No Place to Hide

For a long time, the pope and the bishops were seen as “men apart,” occupying a lofty sphere that no layman could dare enter, with a special standing that blocked all criticism. This attitude has a reasonable foundation: We are dealing here with the successors of the apostles, with those who represent Christ the Good Shepherd on earth, teaching, ruling, and sanctifying in His name and by His authority.

However, it is an attitude that has its limits, too, when we remember that we are dealing not with Christ Himself, nor with the irreplaceable Apostles who sit on the 12 thrones, but with fallen men who can either live up to their high calling or fail badly in it.

In past ages, sinful prelates often lived “high off the hog” at the expense of the laity, and there was little enough that could be done to expose them, influence them, or shame them. In like manner, holy and courageous prelates might be praised locally, and perhaps their reputation would eventually spread (especially after their death, when a cultus would begin for the holiest of them all), but again, there was a practical limit on the reach of their good influence.

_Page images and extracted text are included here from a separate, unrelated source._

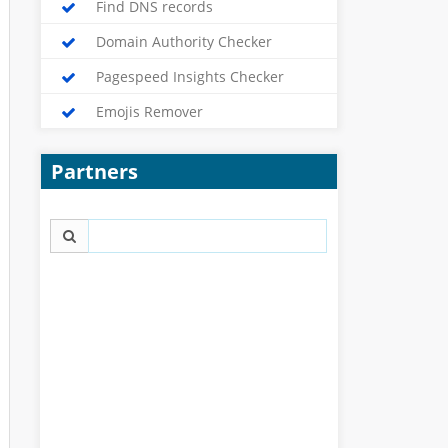
Find DNS records
Domain Authority Checker
Pagespeed Insights Checker
Emojis Remover
Partners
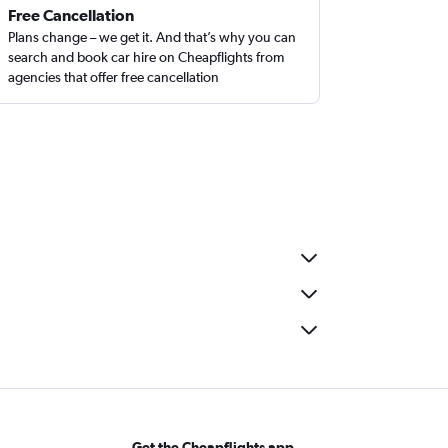
Free Cancellation
Plans change – we get it. And that’s why you can
search and book car hire on Cheapflights from
agencies that offer free cancellation
Get the Cheapflights app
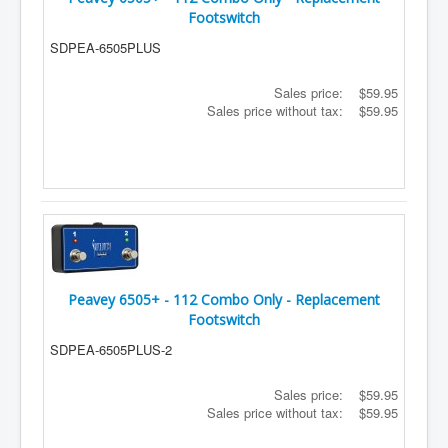
Footswitch
SDPEA-6505PLUS
Sales price:
$59.95
Sales price without tax:
$59.95
Peavey 6505+ - 112 Combo Only - Replacement
Footswitch
SDPEA-6505PLUS-2
Sales price:
$59.95
Sales price without tax:
$59.95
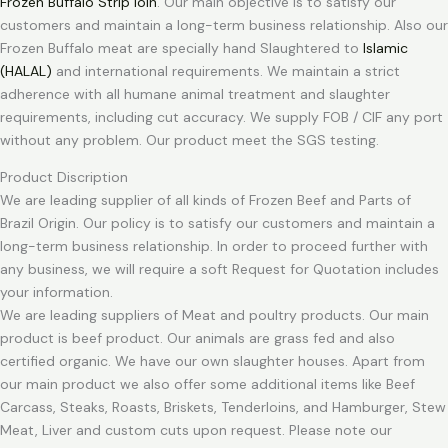
Frozen Buffalo Strip loin
. Our main objective is to satisfy our
customers and maintain a long-term business relationship. Also our
Frozen Buffalo meat are specially hand Slaughtered to
Islamic
(HALAL)
and international requirements. We maintain a strict
adherence with all humane animal treatment and slaughter
requirements, including cut accuracy. We supply FOB / CIF any port
without any problem. Our product meet the SGS testing.
Product Discription
We are leading supplier of all kinds of Frozen Beef and Parts of
Brazil Origin. Our policy is to satisfy our customers and maintain a
long-term business relationship. In order to proceed further with
any business, we will require a soft Request for Quotation includes
your information.
We are leading suppliers of Meat and poultry products. Our main
product is beef product. Our animals are grass fed and also
certified organic. We have our own slaughter houses. Apart from
our main product we also offer some additional items like Beef
Carcass, Steaks, Roasts, Briskets, Tenderloins, and Hamburger, Stew
Meat, Liver and custom cuts upon request. Please note our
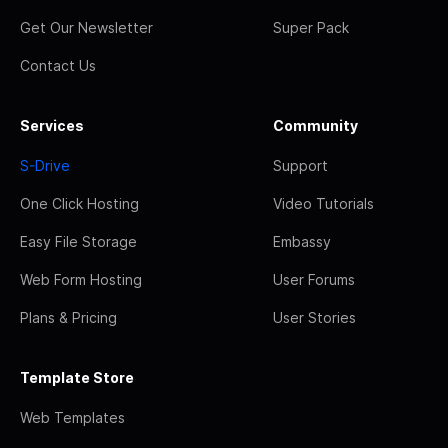
Get Our Newsletter
Super Pack
Contact Us
Services
Community
S-Drive
Support
One Click Hosting
Video Tutorials
Easy File Storage
Embassy
Web Form Hosting
User Forums
Plans & Pricing
User Stories
Template Store
Web Templates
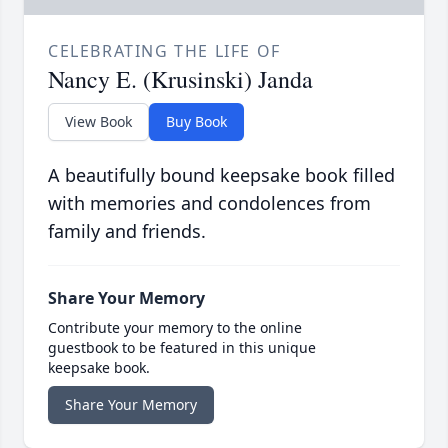
CELEBRATING THE LIFE OF
Nancy E. (Krusinski) Janda
View Book
Buy Book
A beautifully bound keepsake book filled
with memories and condolences from
family and friends.
Share Your Memory
Contribute your memory to the online
guestbook to be featured in this unique
keepsake book.
Share Your Memory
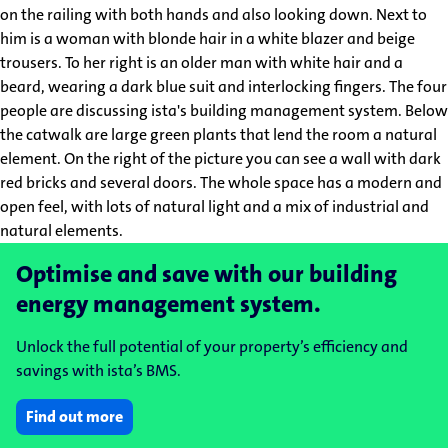
Optimise and save with our building
energy management system.
Unlock the full potential of your property’s efficiency and
savings with ista’s BMS.
Find out more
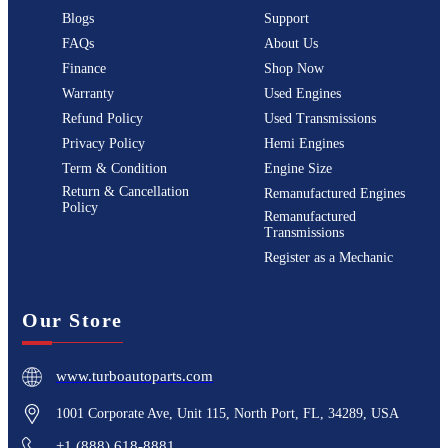
Blogs
Support
FAQs
About Us
Finance
Shop Now
Warranty
Used Engines
Refund Policy
Used Transmissions
Privacy Policy
Hemi Engines
Term & Condition
Engine Size
Return & Cancellation
Remanufactured Engines
Policy
Remanufactured
Transmissions
Register as a Mechanic
Our Store
www.turboautoparts.com
1001 Corporate Ave, Unit 115, North Port, FL, 34289, USA
+1 (888) 618-8881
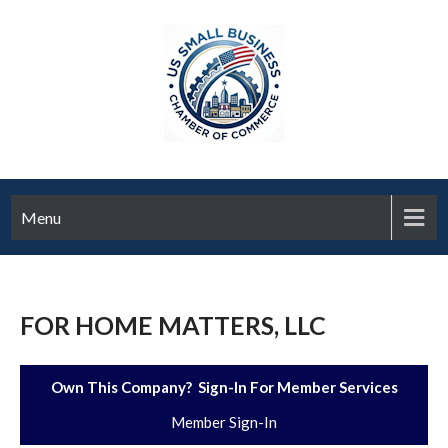
Menu
FOR HOME MATTERS, LLC
Own This Company? Sign-In For Member Services
Member Sign-In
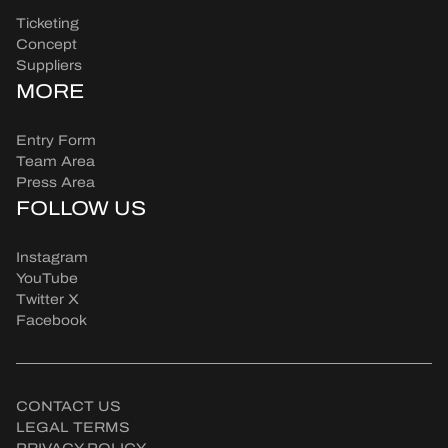
Ticketing
Concept
Suppliers
MORE
Entry Form
Team Area
Press Area
FOLLOW US
Instagram
YouTube
Twitter X
Facebook
CONTACT US
LEGAL TERMS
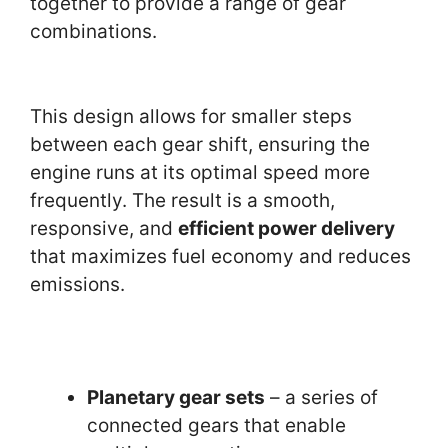
together to provide a range of gear
combinations.
This design allows for smaller steps
between each gear shift, ensuring the
engine runs at its optimal speed more
frequently. The result is a smooth,
responsive, and
efficient power delivery
that maximizes fuel economy and reduces
emissions.
Planetary gear sets
– a series of
connected gears that enable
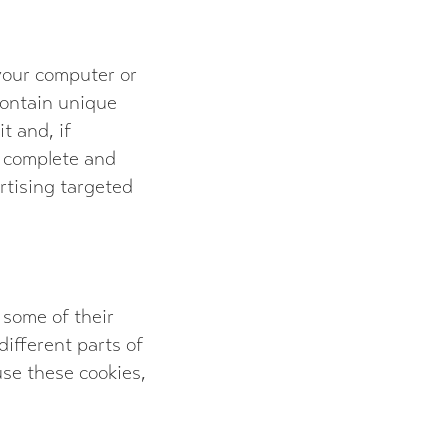
 your computer or
 contain unique
t and, if
, complete and
ertising targeted
 some of their
ifferent parts of
fuse these cookies,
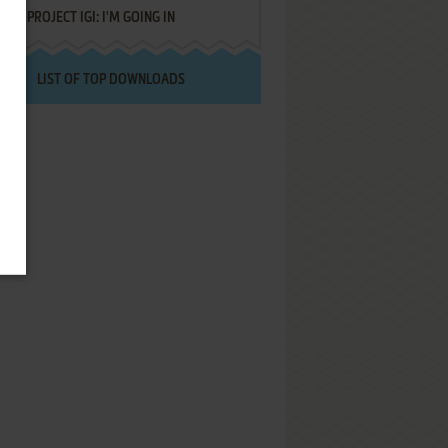
PROJECT IGI: I'M GOING IN
LIST OF TOP DOWNLOADS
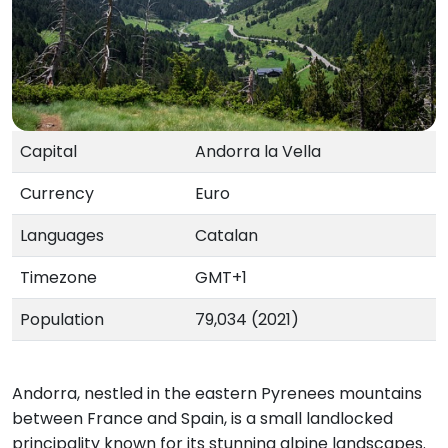
Capital
Andorra la Vella
Currency
Euro
Languages
Catalan
Timezone
GMT+1
Population
79,034 (2021)
Andorra, nestled in the eastern Pyrenees mountains
between France and Spain, is a small landlocked
principality known for its stunning alpine landscapes.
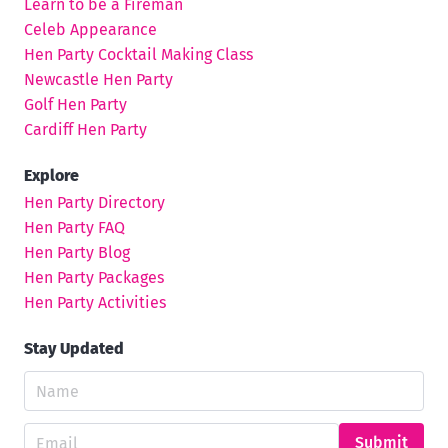
Learn to be a Fireman
Celeb Appearance
Hen Party Cocktail Making Class
Newcastle Hen Party
Golf Hen Party
Cardiff Hen Party
Explore
Hen Party Directory
Hen Party FAQ
Hen Party Blog
Hen Party Packages
Hen Party Activities
Stay Updated
Submit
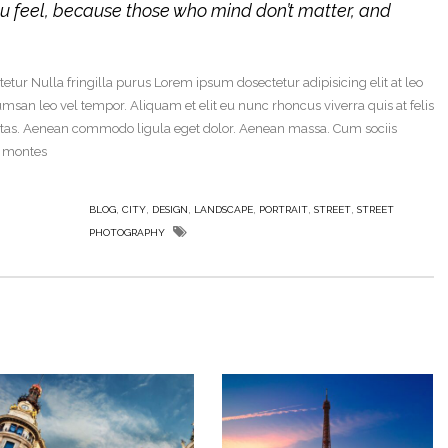
u feel, because those who mind don’t matter, and
tur Nulla fringilla purus Lorem ipsum dosectetur adipisicing elit at leo
an leo vel tempor. Aliquam et elit eu nunc rhoncus viverra quis at felis
stas. Aenean commodo ligula eget dolor. Aenean massa. Cum sociis
t montes
,
,
,
,
,
,
BLOG
CITY
DESIGN
LANDSCAPE
PORTRAIT
STREET
STREET
PHOTOGRAPHY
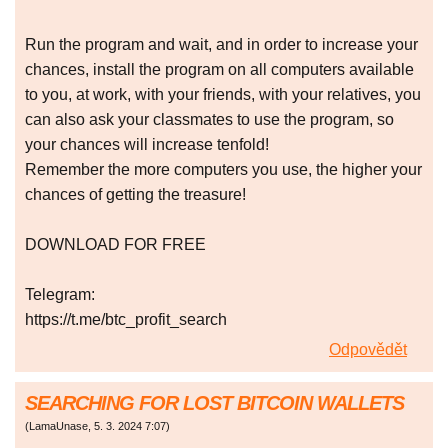
Run the program and wait, and in order to increase your
chances, install the program on all computers available
to you, at work, with your friends, with your relatives, you
can also ask your classmates to use the program, so
your chances will increase tenfold!
Remember the more computers you use, the higher your
chances of getting the treasure!
DOWNLOAD FOR FREE
Telegram:
https://t.me/btc_profit_search
Odpovědět
SEARCHING FOR LOST BITCOIN WALLETS
(
LamaUnase
,
5. 3. 2024
7:07
)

Today, however, the situation has changed dramatically, thanks to the media. It is no longer possible for a bishop to do good quietly or to do evil quietly. Already this was true in the age of newspapers and magazines, but the internet has exponentially intensified the bright spotlight shining on the public actions and statements of any bishop. He cannot hide. He must make a choice: be boldly good; be boldly evil; or look indifferent, disengaged, cowardly.